Today Chinese online gaming company Changyou opened trading on the NASDAQ market after a successful $16 million public offering of 7.5 million shares priced at $16 each. Share price rose 40% to $22 in initial trading, with 3 million Changyou shares traded in the first ten minutes of the day. Changyou operates two MMORPGs in mainland China that monetize through virtual goods sales, netting a $201.8 million revenue and $108 million net profit for 2008. Changyou is the first new company to be listed on the NASDAQ since last November and the first Chinese company added renewable energy firm GT Solar International in August 2008.
"Changyou's parent, Sohu.com Inc., has been listed with us since 2000, and we are excited to welcome Changyou to the NASDAQ family," said Bob McCooey, Senior Vice President of NASDAQ OMX. "Changyou's successful IPO proves that, even in difficult times, innovative, fast-growing [foreign] companies are looking to the efficient, electronic trading platform, lower volatility and unparalleled service and value that only The NASDAQ OMX Group can provide."
Half of the shares in Changyou's initial IPO were provided by Sohu.com as part of the process of spinning off the firm.

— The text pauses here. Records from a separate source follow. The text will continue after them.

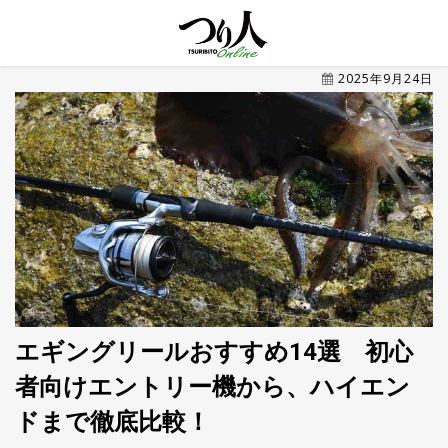
MENU
2025年9月24日
トレ
ン
ド・
最新
新
着
UP
記
事
ラ
ン
キ
No.1
ン
グ
エギングリールおすすめ14選 初心
者向けエントリー機から、ハイエン
釣具
HOT
NEWS
ドまで徹底比較！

To celebrate the successful IPO, Sohu CEO Charles Zhang and Changyou CEO Tao Wang rang the opening bell at the start of NASDAQ trading today along with Sohu and Changyou staff. Demand for Changyou was so high that the company was able to close its order books a day early and begin trading ahead of schedule. The deal was handled by Credit Suisse and Merill Lynch.

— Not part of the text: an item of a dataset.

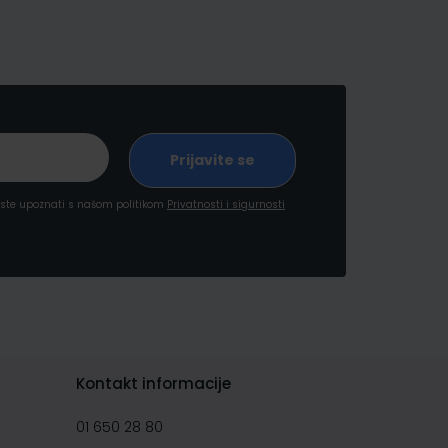
a ste upoznati s našom politikom
Privatnosti i sigurnosti
Kontakt informacije
01 650 28 80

Changyou's two MMORPG properties are Tian Long Ba Bu and Blade Online, with three more currently in development: Duke of Mount Deer, Immortal Faith, and Legend of the Ancient World. Changyou's current titles attract peak usage as high as 738,000 players. Its primary game is Tian Long Ba Bu, which launched as a subscription title but didn't become truly successful until it changed its business model to free-to-play. Duke of Mount Deer is expected to be its next major title.
Now most of Changyou's revenue is generated by converting about 10% of its current userbase into paying customers through in-game item stores that sell the usual assortments of equipment and useful items. While most fit the usual Western idea of microtransaction prices, prices for some extremely powerful items can get as high as $180. As China's economy is cash-based, all microtransactions must be paid for with pre-paid game cards sold at a variety of different retail locations.
Changyou's successful IPO puts it alongside Shanda Interactive, The9, and Perfect World in the ranks of major Chinese publicly-trading gaming companies. Virtually all monetize primarily through games run on the free-to-play model, with some also selling other types of virtual and digital goods to add to their revenue. Right now China seems to be leading the way in demonstrating the profitability of the virtual goods space in online gaming, though it remains to be seen if these companies can duplicate their original success with American versions of the same products.